Andika mengeratkan pegangannya pada pelana. Amurwa melingkarkan satu tangannya ke perut Andika sedang tangan yang lain tetap pada tali kekang kuda.

"Maafkan Uncle ya Tuan Muda. Tadi sempat terkejut mendengar Tuan Muda ingin memanah papi."

"Tidak apa-apa, Uncle. Habisnya aku marah sama Papi yang selalu membuat Mami menangis. Tadi saja Papi memukul mami dan membanting ponselnya. Papi selalu kejam sama Mami, Uncle."

Amurwa diam. Hatinya merasa sangat terluka mendengar Andika mengatakan Tuan Kusuma sering memukul istrinya. Bagi Amurwa, Padmasari adalah mutiara dalam sangkar emas. Bisa dipandang namun tidak bisa diambil kecuali oleh orang yang memiliki kelebihan harta.

Amurwa sebenarnya merasa kasihan setiap kali melihat wajah cantik Padmasari yang seolah selalu tertutup kabut. Hidup bergelimang harta namun ia seolah tidak bisa menikmatinya.

"Apa yang sedang Uncle pikirkan sekarang? Apakah Uncle tidak ingin menolong Mami agar tidak selalu dipukul sama Papi?"

"Bukan tidak mau menolong, Tuan Muda. Uncle hanya bingung bagaimana mau menolong Mami kalau posisi Uncle saja hanya sebagai pelayan seperti ini. tiap hari memberi makan Cintya dan Jeremy tanpa bisa melihat dunia luar."

"Uncle bisa menabung dari sekarang. Uncle harus punya banyak uang agar bisa menyelamatkan Mami. Jangan mau jadi orang yang tidak punya apapun karena kalau hanya duduk dan menerima perintah, kapan Uncle akan menjadi diri sendiri?"

What?

Amurwa mencium puncak kepala Tuan Mudanya. Ia benar-benar kagum dengan kecerdasan Andika, anak kecil berusia lima tahun yang kini sedang duduk membelakanginya nampak percaya diri dan tidak memiliki rasa gentar sama sekali.

"Tolong Mamiku Uncle. Bebaskan Mami dari papi yang jahat. Aku maunya Uncle yang jadi papi Andika. Bukan Papi Kusuma karena Papi Kusuma sama sekali tidak tahu bagaimana memperlakukan Mami."
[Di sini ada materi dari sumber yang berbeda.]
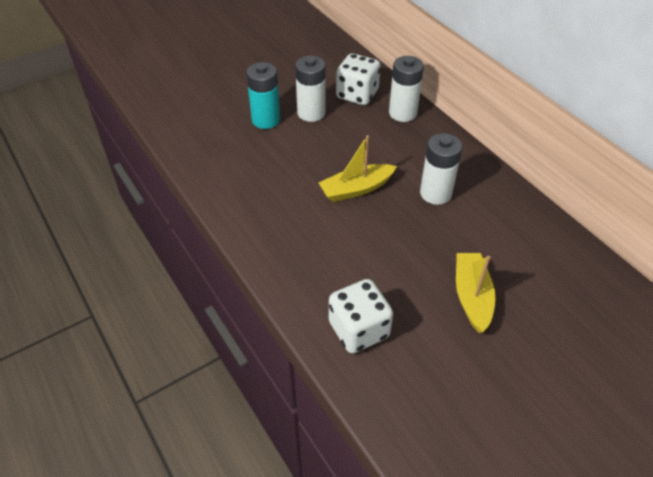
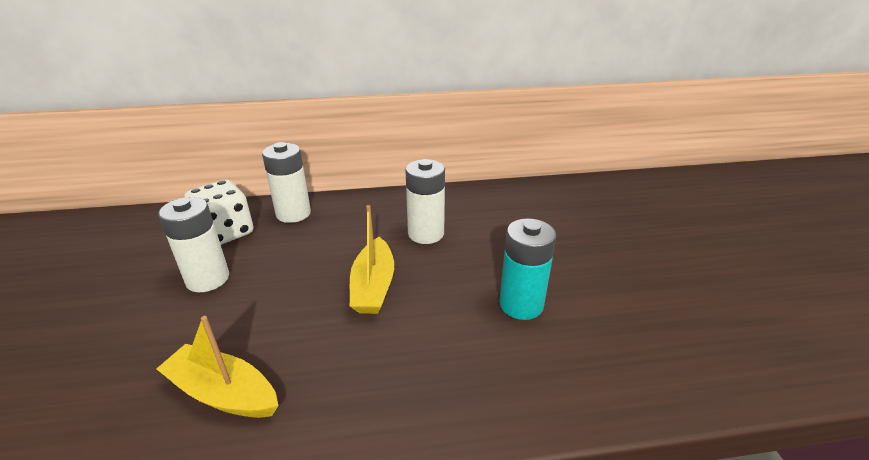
camera: 65 degrees left, 15 degrees down
turquoise battery [246,62,280,129] -> turquoise battery moved to [499,218,556,320]
white dice [329,279,393,353] -> none
yellow boat [456,253,495,333] -> yellow boat moved to [156,316,279,418]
Amurwa mengangguk. dalam hati ia berjanji akan melaksanakan perintah Andika. Ia tersenyum membayangkan kalimat Andika yang seolah menasihatinya. Ia memang harus memiliki banyak uang dan ia harus memiliki segalanya dulu baru bisa bersaing dengan Tuan Kusuma.

"Kalau melihat Mami yang sekarang menderita karena Papi, aku yakin kalau Mami tidak butuh harta sebenarnya Uncle. Mami hanya butuh cinta yang tulus dari orang yang bisa menghargainya sebagai wanita dan aku yakin itu cinta dari Uncle Amurwa."
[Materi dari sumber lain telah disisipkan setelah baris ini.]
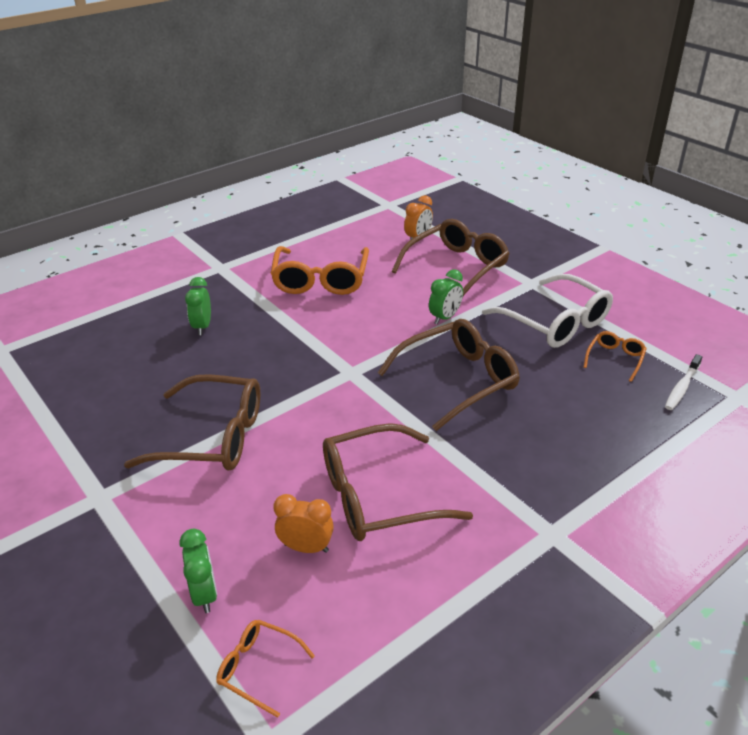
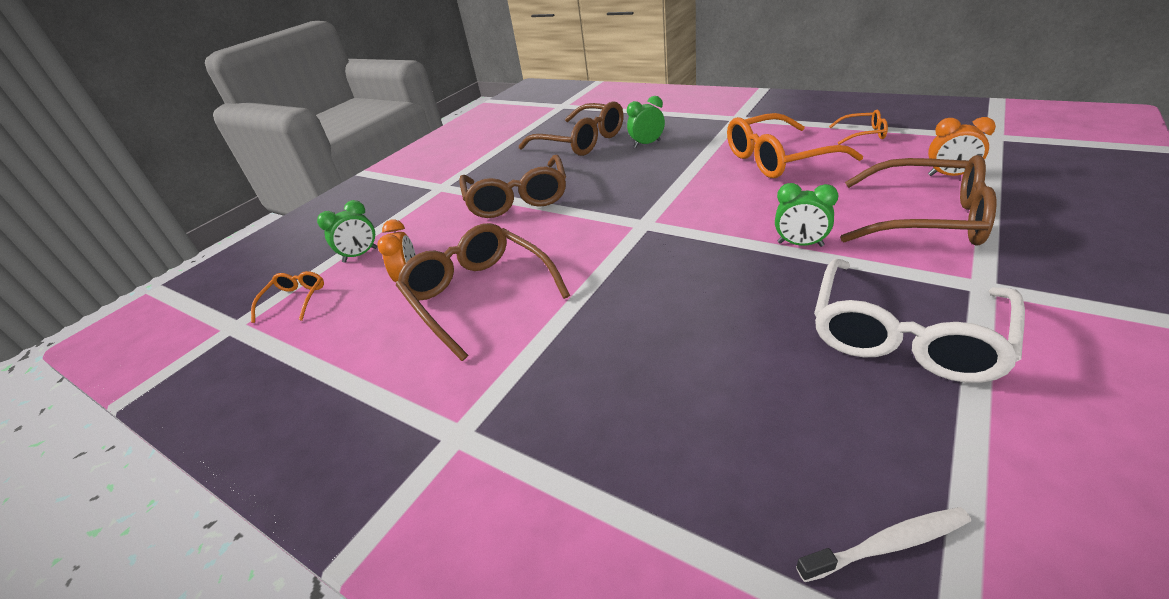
camera: 75 degrees right, 0 degrees up
brown glasses [378,319,520,431] -> brown glasses moved to [519,101,623,156]
orange glasses [584,331,647,382] -> orange glasses moved to [829,110,888,145]
white toothbrush [665,354,702,410] -> white toothbrush turned 150 degrees clockwise [796,507,971,582]

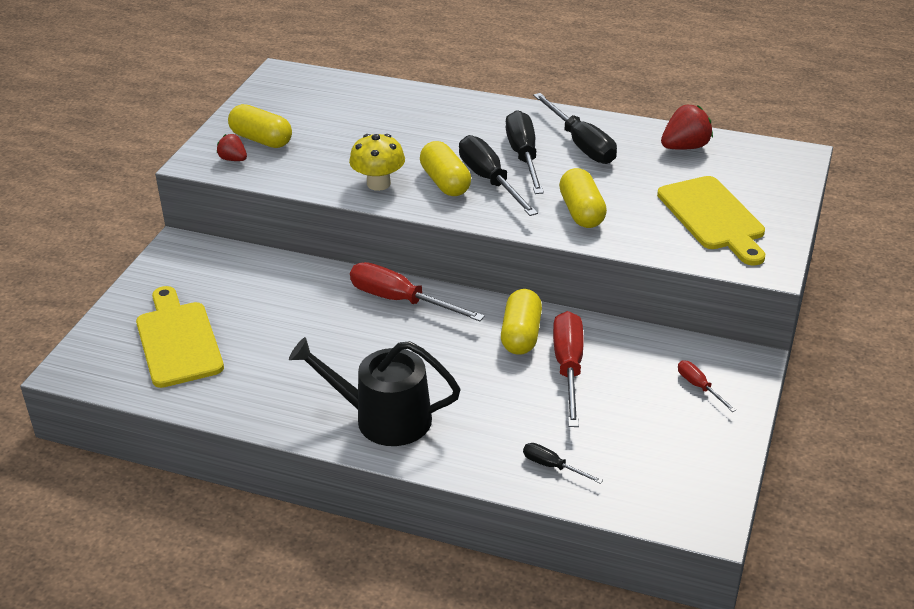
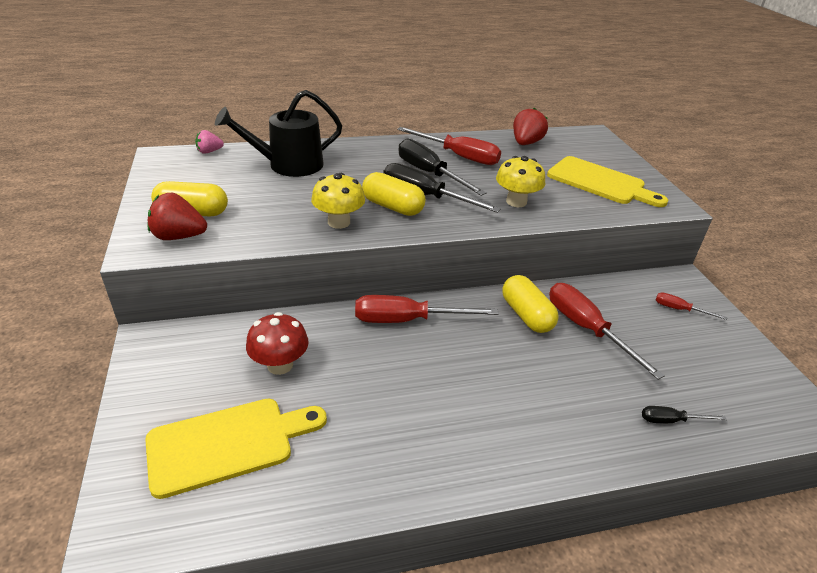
camera: 35 degrees left, 0 degrees up
yellow cutting board [136,286,224,388] -> yellow cutting board turned 120 degrees clockwise [145,399,327,499]
red strawberry [217,134,247,161] -> red strawberry [148,193,207,240], size x1.66
black watering can [289,337,461,446] -> black watering can moved to [215,90,342,177]
black screwdriver [533,93,617,164] -> red screwdriver [397,127,501,165]
yellow capsule [559,168,607,228] -> yellow mushroom [496,156,545,207]
none -> pink strawberry [195,130,224,154]
none -> red mushroom [246,312,309,375]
"Mengapa kau begitu yakin, Tuan Muda?"

Andika terpana mendengar pertanyaan Amurwa.

"Aku sering melihat Mami membuka jendela dan duduk di balkon sambil memandang Uncle. Sesekali Mami tersenyum lalu menggelengkan kepalanya, Seolah menolak rasa yang ada dalam hatinya. Aku yakin kalau Mamiku juga jatuh cinta kepadamu, Uncle. Please, jangan ragu. Mulai sekarang jadilah pria kuat yang bisa menjadi pelindung bagi wanita seperti Mami.'

"Sudahlah, Tuan Muda. Uncle sama sekali tidak mau menjadi pebinor. Itu bukan tipeku sama sekali."